Six years on Felipao will be heading Chelsea's travelling party to Shah Alam. He was early this morning confirmed as Avram Grant's successor at Stamford Bridge.
I wrote this for the Malay Mail in May 2002.
AS a player, Luiz Felipe Scolari was everything that Brazilian football is not.
So-so with the ball, tough rather than elegant, hard working than languid but always reliable.
There are few more high-pressure jobs in football than managing Brazil, the main advocates of jogo bonito with millions of football-mad fans who expect the samba kings to win every World Cup.
His idea for a World Cup victory in the upcoming edition in Korea/Japan would include variable tactics according to the opponents, physical training, the right to select the players and a winning attitude.
And the 53-year old has his own way of thinking things out - he makes it a point to do some brisk walking every day.
While the array of talented and multi-millionaire footballers trained at the National Sports Council (NSC) pitch at Bukit Jalil, Scolari was seen circling the warm-up track, with his assistant Antonio Lopes a loyal companion.
"Usually this is the time when Scolari discusses tactics and players with Lopes," said Sao Paulo-based journalist, Wagner Vilaron.
"He has much thinking to do. He does this almost everyday.
"It is routine for him.
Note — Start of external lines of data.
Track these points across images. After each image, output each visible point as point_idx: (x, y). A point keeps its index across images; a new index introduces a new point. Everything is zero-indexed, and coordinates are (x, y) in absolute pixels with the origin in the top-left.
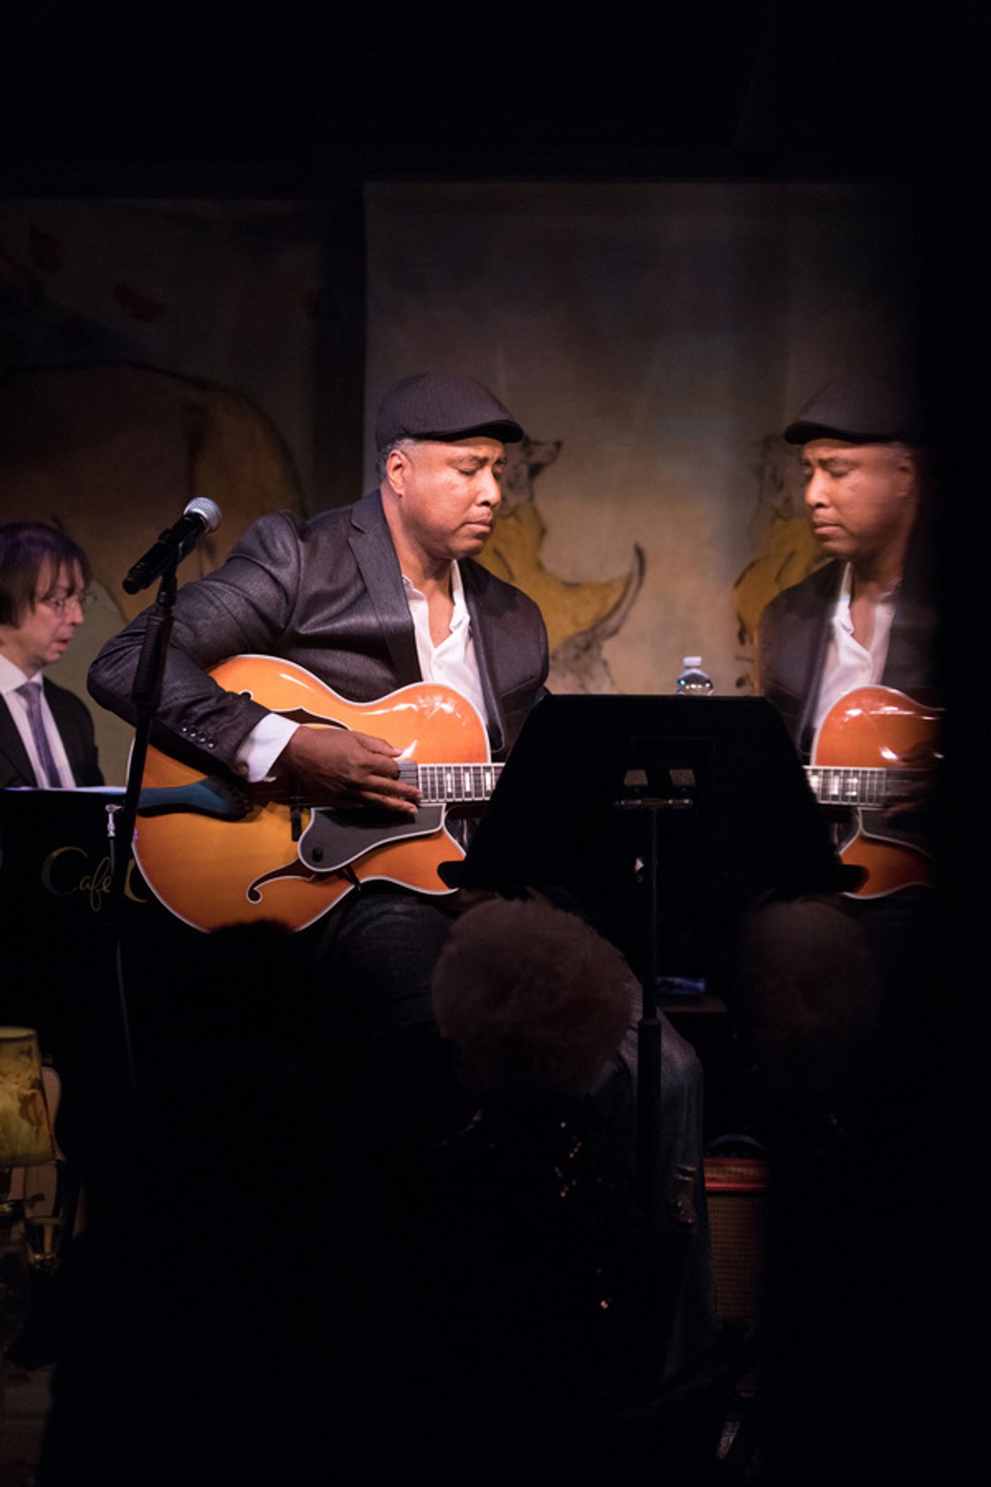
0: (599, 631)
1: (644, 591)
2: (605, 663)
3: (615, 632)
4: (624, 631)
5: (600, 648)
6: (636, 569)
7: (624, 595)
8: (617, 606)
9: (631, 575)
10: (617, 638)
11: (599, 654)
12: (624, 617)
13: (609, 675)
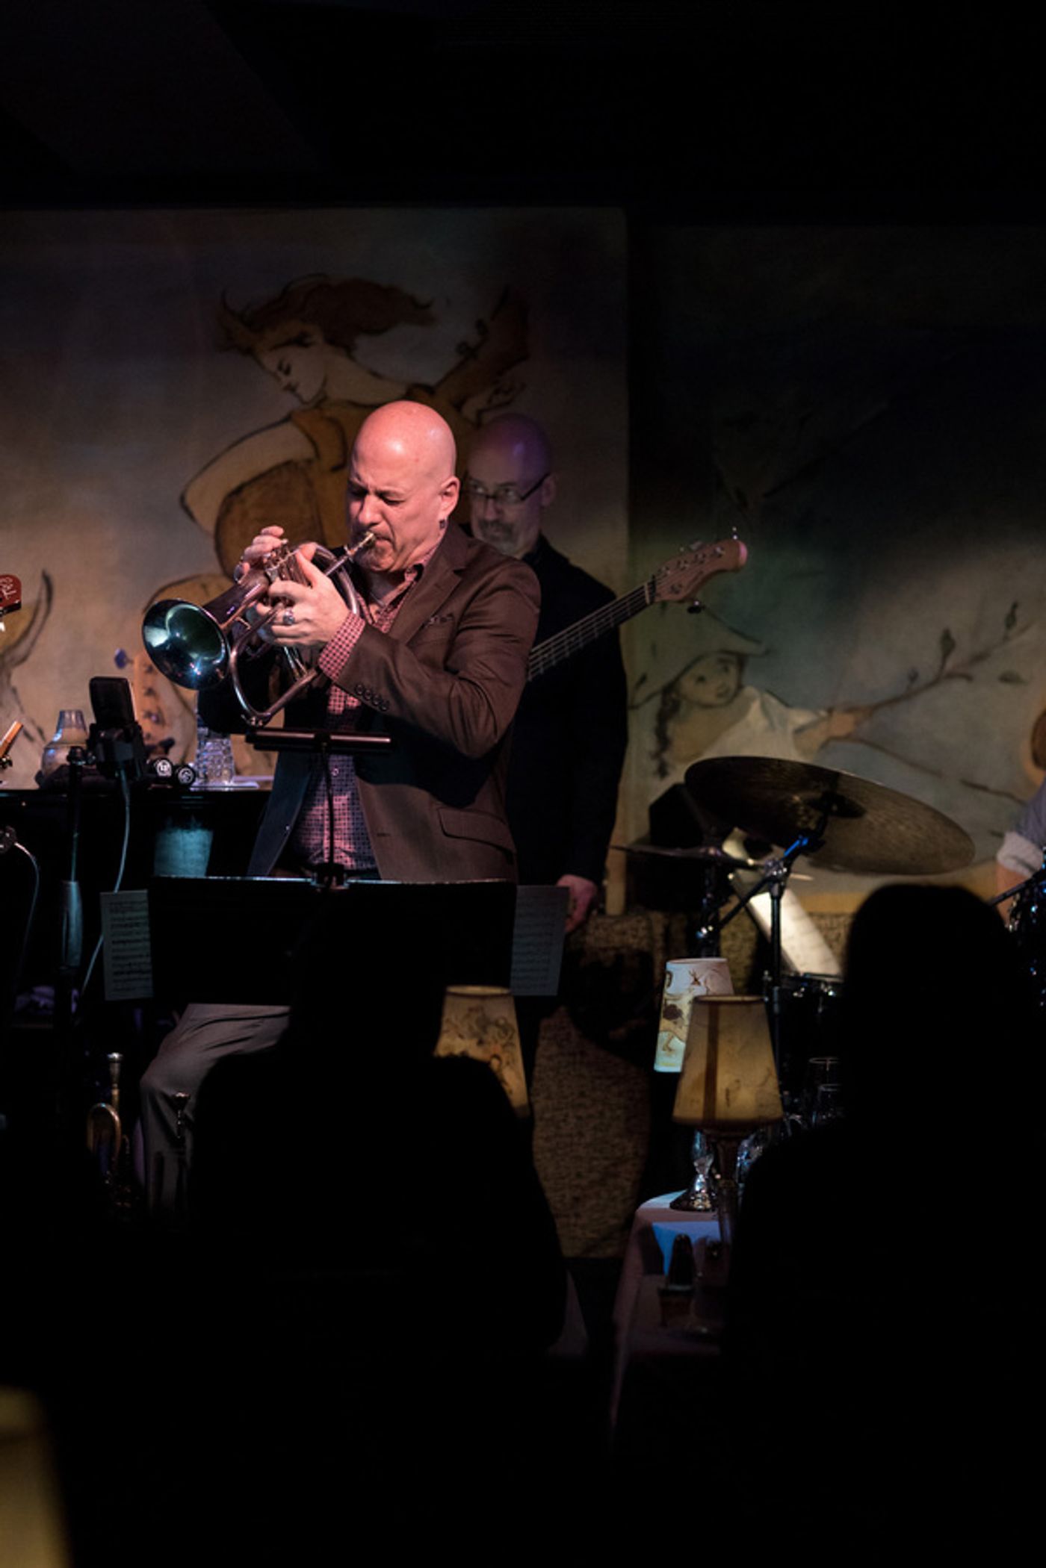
0: (8, 658)
1: (52, 617)
2: (14, 691)
3: (24, 659)
4: (31, 659)
5: (9, 676)
6: (44, 597)
7: (32, 623)
8: (26, 633)
9: (39, 602)
10: (25, 664)
11: (9, 682)
12: (33, 644)
13: (19, 703)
Sometimes he walks in the morning, sometimes in the evening."
Felipao or Big Phil, as he is known back home, is not exactly the darling of Rio de Janeiro.
Scolari's decision to drop Romario from the final 23 was seen as a big sin by the fans.
Purists too criticised his idea of modelling his 2002 team after Carlos Alberto Parreira's Brazil in 1994 than Mario Zagallo's Brazil 1970.
"This goes against our nature," noted one journalist.
Under fire or his over-aggressive style, Scolari has already announced his intention to resign when the World Cup campaign is over regardless of the outcome.
Still he has plenty to think about between now and the World Cup.
Married with two boys, Scolari yesterday toyed with the idea of taking his players for a swim at the National Aquatic Centre.
A slight drizzle forced a change of plans.
The players had disembarked yesterday morning and two hours after their arrival, they were already in training.
Scolari's main concern is the reaction of the players to the time difference of time, not Malaysia whom they meet on Saturday.
Surely the historic rendezvous at the National Stadium is a mere walk on the park for Scolari and Co.
I look forward to meeting Big Phil again.